TECHSPLOITATION I spend an inordinate amount of time wondering why my spam looks the way it does. Until quite recently, I received about 20,000 spam e-mails every day. The poor little Bayesean filter in my Thunderbird e-mail program couldn't keep up and would routinely barf when confronted with such huge piles of crap from "Nuclear R. Accomplishment" with the subject line "$subject" and a message body full of random quotes from Beowulf.
Before I finally fixed my spam problem — oh blissfully small inbox! — I developed a few vaguely paranoid theories. Briefly, I imagined spammers were spying on my inbox and culling sender names from it that matched those of my friends. In my saner moments, I would wonder why exactly spam evolved to look the way it does. Why do spammers keep sending me pictures of pink, bouncy letters that spell "mortgage," followed by text from a random Web site? And why, oh why, do they send me e-mails containing nothing but the cryptic line, "he said from the doorway, where she"? How can that be good business sense?
So I called expert Daniel Quinlan, who is an antispam architect at Ironport Systems as well as a contributor to open-source antispam system Spam Assassin. He patiently listened to me rant about my e-mail problems — I think antispam experts are sort of like geek therapists — then explained why I receive spam from random dictionary words strung together into a name like Elephant Q. Thermodynamic. It's done to fool any spam filter that refuses to receive e-mail from somebody who has already sent you spam in the past. "They want to create a name that your spam filter has never seen before," Quinlan said. It turns out every weirdness in my spam is "probably there for a good reason," he said. In the arms race between spammers and antispammers, spammers try every trick they can to circumvent filtering software.
Often, the spam you get is the result of months or years of this arms race. For example, spammers of yesteryear started sending images instead of text, so that spam filters looking for text like "viagra" would be fooled. Instead, the image would contain the word "viagra," but filters would see only an image and let it through. In response, antispam software began tossing e-mails that contained only an image, since spam containing an image typically has some text with it like "check out my pictures from Hawaii" or whatever. Rarely does a real person send just an image.

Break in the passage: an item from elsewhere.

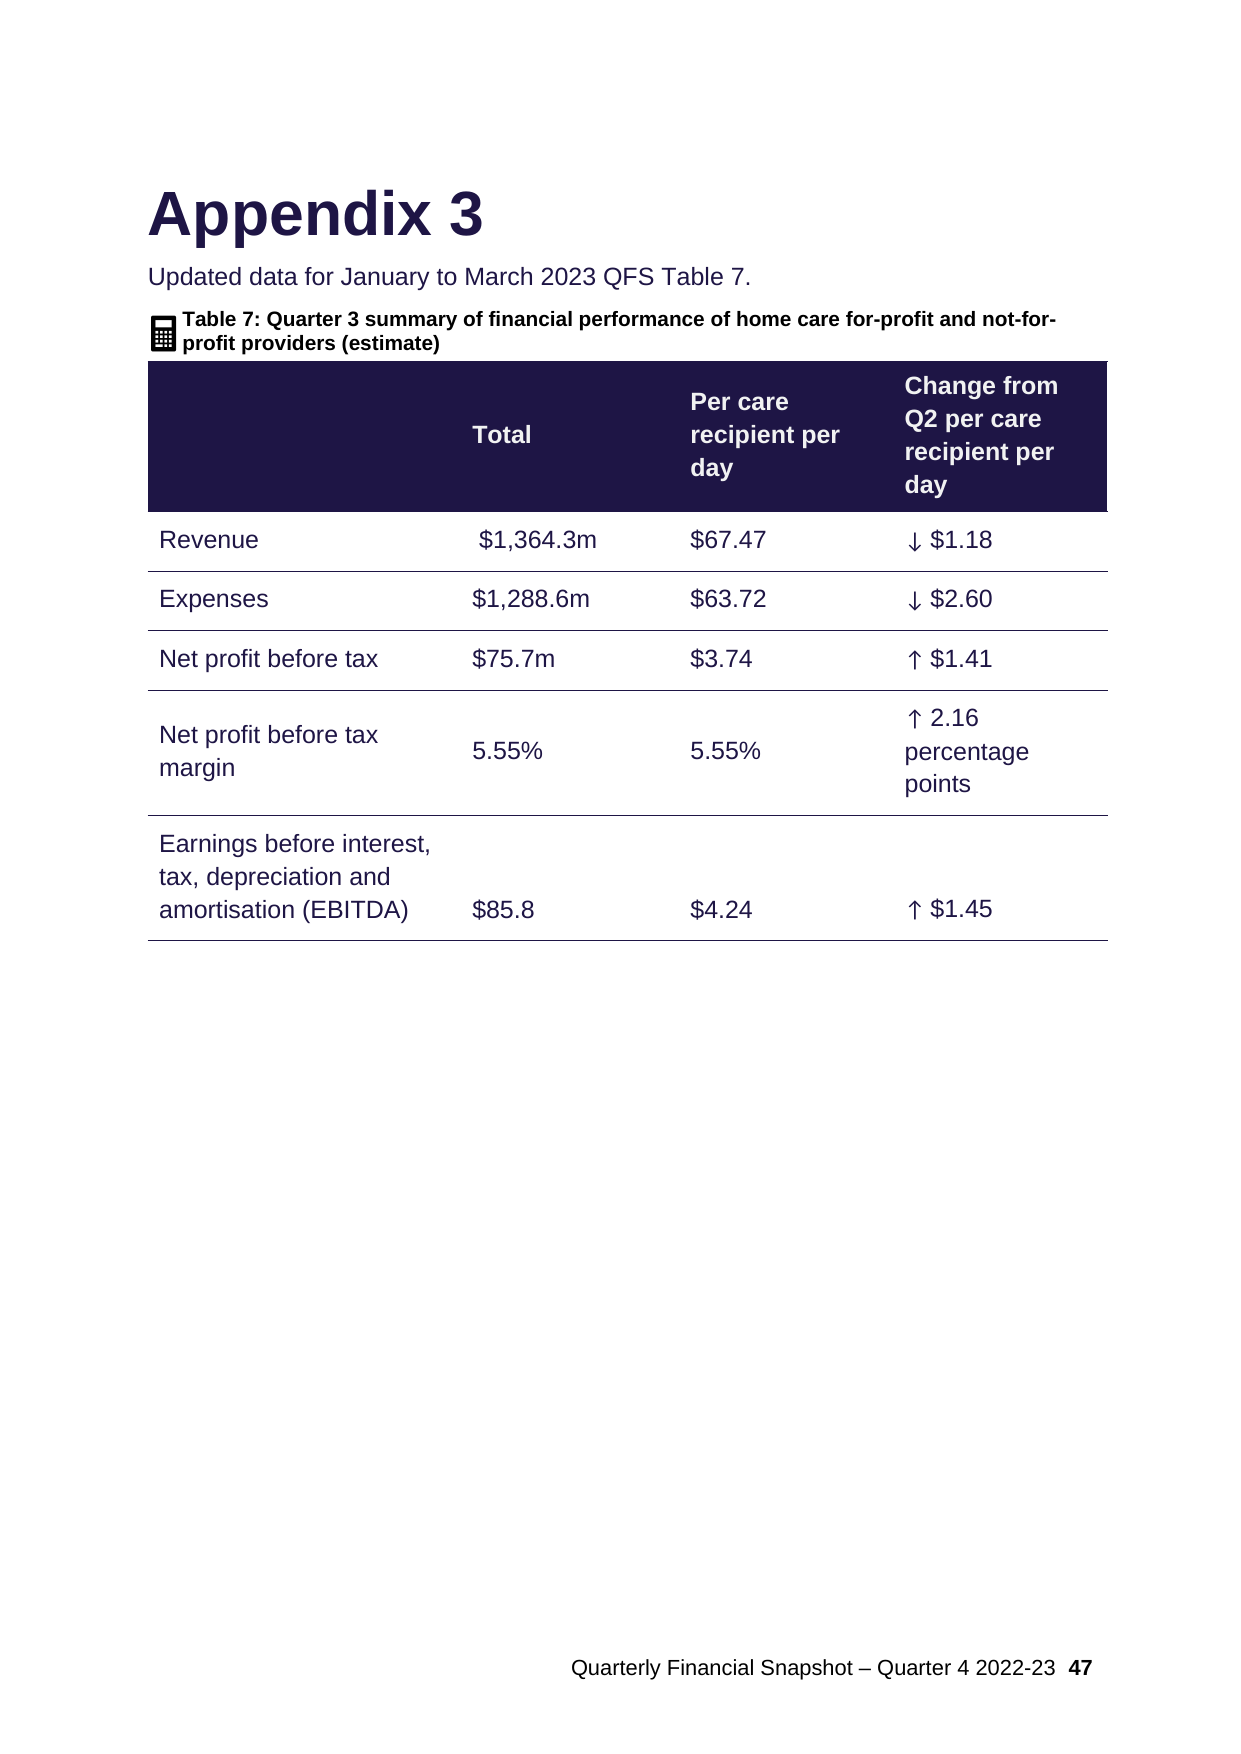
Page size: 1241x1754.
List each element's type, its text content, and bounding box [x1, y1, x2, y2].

Quinlan said spammers figured out their pictures were being chucked, so they started adding a few random words to their mail and got through the filters again. Then antispammers started chucking e-mails with images that also contained random words that didn't make sentences. And that's why, today, you get images with chunks of text taken from random books and Web sites. As long as the text fits into sentences and isn't random words strung together, spam filters have a harder time figuring out if the mail is spam or ham. Spammers also send slightly different images every time, so that spam filters can't identify the image itself as spam. And they fill the images with bouncy, pink letters advertising their crap because character recognition software can't read bouncy letters. So any spam filter that uses character recognition software to look at text in images to find spam will be fooled.

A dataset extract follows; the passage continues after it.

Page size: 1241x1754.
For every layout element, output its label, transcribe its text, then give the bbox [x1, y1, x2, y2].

OK, so there is a reason behind the madness. But how could Quinlan explain the spam I get that contains no advertisement for anything, no links nor images, and instead merely quotes some random passage from Dostoyevsky? Quinlan said there's no way to know for sure, but the reigning theory among antispam experts is that it's part of what's called a "directory harvest attack" in which the spammer tries to figure out if there's a real person behind a randomly chosen e-mail address.